Calculate the proper radial distance from a coordinate position r to the horizon R_S in the external Schwarzschild space .

1. 8.4.

   The Schwarzschild–de Sitter metric

The Einstein equations for empty space with a cosmological constant \( \varLambda \) are

$$ R_{\mu \nu } - \frac{1}{2}Rg_{\mu \nu } +\Lambda g_{\mu \nu } = 0. $$

(8.173)

1. (a)

   Use curvature coordinates and solve the Einstein field equations with a cosmological constant for a static spacetime with a spherically symmetric 3-space outside a spherical body with mass M.

2. (b)

   The solution of Einsteins field equations with a cosmological constant in globally empty space, i.e. with \( M = 0 \), is called the de Sitter spacetime . Introduce a de Sitter radius \( R_{\Lambda } = \sqrt {3/\Lambda } \). Give a physical interpretation of this radius and calculate how large it is in a universe where the value of the cosmological constant corresponds to a density of LIVE equal to the average density of the masse and vacuum energy of the universe, \( \Lambda = 10^{ - 52} \) m⁻².

1. 8.5.

   The perihelion precession of Mercury and the cosmological constant

1. (a)

   Show that the orbit equation for free particles moving outside a spherically symmetric body with mass M has the form

   $$ \frac{{{\text{d}}^{2} u}}{{{\text{d}}\phi^{2} }} + u = \frac{M}{{L^{2} }} + 3Mu^{2} - \frac{\Lambda }{{3L^{2} u^{3} }}, $$

   (8.174)

   where \( u = 1/r \), and L is the angular momentum per unit mass for the particle.

2. (b)

   Assume that the orbit can be described as a perturbation of a circle and calculate the precession angle per round trip.

3. (c)

   Estimate the contribution to the precession of Mercury’s perihelion from the cosmological constant if we assume that the value of the cosmological constant is \( \Lambda \approx 10^{ - 52} \) m⁻².

1. 8.6.

   Relativistic time effects and GPS

Calculate the magnitude of the kinematical and gravitational time effects upon the GPS satellite clocks. Are standard clocks on the GPS satellites going slower or faster than a standard clock at rest on the surface of the Earth.

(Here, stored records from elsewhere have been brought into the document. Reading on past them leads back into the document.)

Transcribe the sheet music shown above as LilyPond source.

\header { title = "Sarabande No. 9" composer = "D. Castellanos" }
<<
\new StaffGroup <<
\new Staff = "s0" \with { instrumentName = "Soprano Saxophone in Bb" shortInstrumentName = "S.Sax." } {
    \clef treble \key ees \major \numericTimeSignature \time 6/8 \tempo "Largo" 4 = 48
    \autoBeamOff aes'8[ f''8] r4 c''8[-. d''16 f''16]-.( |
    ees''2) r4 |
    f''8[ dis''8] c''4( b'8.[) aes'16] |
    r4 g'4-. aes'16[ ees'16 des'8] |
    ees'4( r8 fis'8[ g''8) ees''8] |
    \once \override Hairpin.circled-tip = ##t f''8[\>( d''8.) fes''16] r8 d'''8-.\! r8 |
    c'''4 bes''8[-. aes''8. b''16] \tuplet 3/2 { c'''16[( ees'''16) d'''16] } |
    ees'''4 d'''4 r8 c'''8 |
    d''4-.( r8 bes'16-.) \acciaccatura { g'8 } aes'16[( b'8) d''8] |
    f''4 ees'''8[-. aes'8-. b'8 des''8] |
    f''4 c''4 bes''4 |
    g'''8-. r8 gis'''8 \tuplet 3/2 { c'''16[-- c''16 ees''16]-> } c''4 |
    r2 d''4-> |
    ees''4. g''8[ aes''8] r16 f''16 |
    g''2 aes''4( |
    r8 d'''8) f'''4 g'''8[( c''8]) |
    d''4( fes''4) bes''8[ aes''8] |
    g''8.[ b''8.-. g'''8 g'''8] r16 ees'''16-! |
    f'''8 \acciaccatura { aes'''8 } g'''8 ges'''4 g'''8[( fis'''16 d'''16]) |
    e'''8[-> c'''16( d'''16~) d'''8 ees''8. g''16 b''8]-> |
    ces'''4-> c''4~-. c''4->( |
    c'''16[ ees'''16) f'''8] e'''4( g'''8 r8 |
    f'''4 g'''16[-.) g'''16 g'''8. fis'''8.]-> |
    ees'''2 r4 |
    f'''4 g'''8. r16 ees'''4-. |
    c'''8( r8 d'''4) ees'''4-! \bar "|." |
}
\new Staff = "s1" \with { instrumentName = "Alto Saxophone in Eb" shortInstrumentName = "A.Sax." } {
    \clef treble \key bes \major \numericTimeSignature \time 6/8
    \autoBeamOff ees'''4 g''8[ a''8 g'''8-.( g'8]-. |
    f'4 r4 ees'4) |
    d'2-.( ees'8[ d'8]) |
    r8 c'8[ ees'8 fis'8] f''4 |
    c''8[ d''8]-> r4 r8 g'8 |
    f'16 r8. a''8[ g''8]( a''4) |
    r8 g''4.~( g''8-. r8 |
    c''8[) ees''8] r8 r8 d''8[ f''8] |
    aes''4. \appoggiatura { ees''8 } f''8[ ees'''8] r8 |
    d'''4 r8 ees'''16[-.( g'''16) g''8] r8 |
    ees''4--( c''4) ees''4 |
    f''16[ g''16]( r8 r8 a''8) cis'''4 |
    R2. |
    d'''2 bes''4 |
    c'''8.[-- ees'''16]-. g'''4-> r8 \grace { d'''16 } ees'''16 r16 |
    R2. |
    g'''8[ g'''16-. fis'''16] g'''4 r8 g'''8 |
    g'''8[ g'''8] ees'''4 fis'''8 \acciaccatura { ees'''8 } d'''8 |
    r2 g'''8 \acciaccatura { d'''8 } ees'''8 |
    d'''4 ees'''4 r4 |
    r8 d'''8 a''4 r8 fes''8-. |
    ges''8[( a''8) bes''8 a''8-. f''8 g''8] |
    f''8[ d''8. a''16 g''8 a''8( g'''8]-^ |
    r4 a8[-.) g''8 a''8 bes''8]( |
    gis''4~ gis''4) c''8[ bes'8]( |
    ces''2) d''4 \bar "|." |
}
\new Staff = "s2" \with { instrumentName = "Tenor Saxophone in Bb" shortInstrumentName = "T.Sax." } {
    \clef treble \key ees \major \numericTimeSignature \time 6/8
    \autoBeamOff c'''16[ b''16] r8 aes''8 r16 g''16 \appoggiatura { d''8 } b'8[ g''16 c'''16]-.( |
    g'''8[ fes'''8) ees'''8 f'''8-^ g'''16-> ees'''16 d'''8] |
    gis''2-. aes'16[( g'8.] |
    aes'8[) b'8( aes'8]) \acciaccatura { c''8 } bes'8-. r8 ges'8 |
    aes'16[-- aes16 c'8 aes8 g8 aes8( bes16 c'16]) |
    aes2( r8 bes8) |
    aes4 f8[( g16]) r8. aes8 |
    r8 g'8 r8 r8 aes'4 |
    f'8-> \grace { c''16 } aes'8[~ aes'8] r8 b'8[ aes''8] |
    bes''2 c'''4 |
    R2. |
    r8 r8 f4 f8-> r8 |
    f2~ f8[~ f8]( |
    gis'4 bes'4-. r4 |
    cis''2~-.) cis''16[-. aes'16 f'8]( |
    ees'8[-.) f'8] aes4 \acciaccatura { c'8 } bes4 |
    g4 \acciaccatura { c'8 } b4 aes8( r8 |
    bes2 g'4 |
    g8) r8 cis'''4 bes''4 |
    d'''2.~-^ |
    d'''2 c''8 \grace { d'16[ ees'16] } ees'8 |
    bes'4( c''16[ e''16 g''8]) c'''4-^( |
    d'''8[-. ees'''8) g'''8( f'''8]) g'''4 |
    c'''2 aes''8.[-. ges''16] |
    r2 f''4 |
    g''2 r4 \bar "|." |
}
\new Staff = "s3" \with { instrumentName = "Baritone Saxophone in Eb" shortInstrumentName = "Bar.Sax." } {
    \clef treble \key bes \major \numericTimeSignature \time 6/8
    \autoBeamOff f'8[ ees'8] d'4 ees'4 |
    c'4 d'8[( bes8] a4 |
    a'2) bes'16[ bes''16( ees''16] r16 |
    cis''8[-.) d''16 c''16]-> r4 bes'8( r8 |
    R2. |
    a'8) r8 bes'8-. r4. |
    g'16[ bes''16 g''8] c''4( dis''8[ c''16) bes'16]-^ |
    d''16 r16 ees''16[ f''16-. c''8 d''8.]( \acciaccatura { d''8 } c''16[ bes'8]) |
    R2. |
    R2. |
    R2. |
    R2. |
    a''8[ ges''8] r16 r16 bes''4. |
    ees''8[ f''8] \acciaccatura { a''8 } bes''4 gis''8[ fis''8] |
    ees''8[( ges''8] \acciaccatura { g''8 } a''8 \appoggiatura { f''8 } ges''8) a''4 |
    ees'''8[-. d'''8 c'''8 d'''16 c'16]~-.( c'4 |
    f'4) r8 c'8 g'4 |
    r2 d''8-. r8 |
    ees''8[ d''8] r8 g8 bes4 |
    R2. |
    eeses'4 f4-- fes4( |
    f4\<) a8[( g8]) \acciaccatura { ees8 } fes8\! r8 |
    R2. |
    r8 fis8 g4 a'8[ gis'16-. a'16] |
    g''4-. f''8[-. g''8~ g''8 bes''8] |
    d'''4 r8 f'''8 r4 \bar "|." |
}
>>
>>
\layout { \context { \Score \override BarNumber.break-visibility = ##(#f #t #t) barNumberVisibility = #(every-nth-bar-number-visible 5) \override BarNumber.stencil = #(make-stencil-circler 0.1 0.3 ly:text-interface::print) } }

To compute the position of an object by means of the GPS system with a precision of 1 m, the GPS satellite clocks must measure time with a precision of one part in 10¹³.

Are the relativistic effects so small that they can be neglected?

1. 8.7.

   The photon sphere

The photon sphere is defined as a spherical shell made up of light moving horizontally in the Schwarzschild spacetime. Calculate the radius of the photon sphere.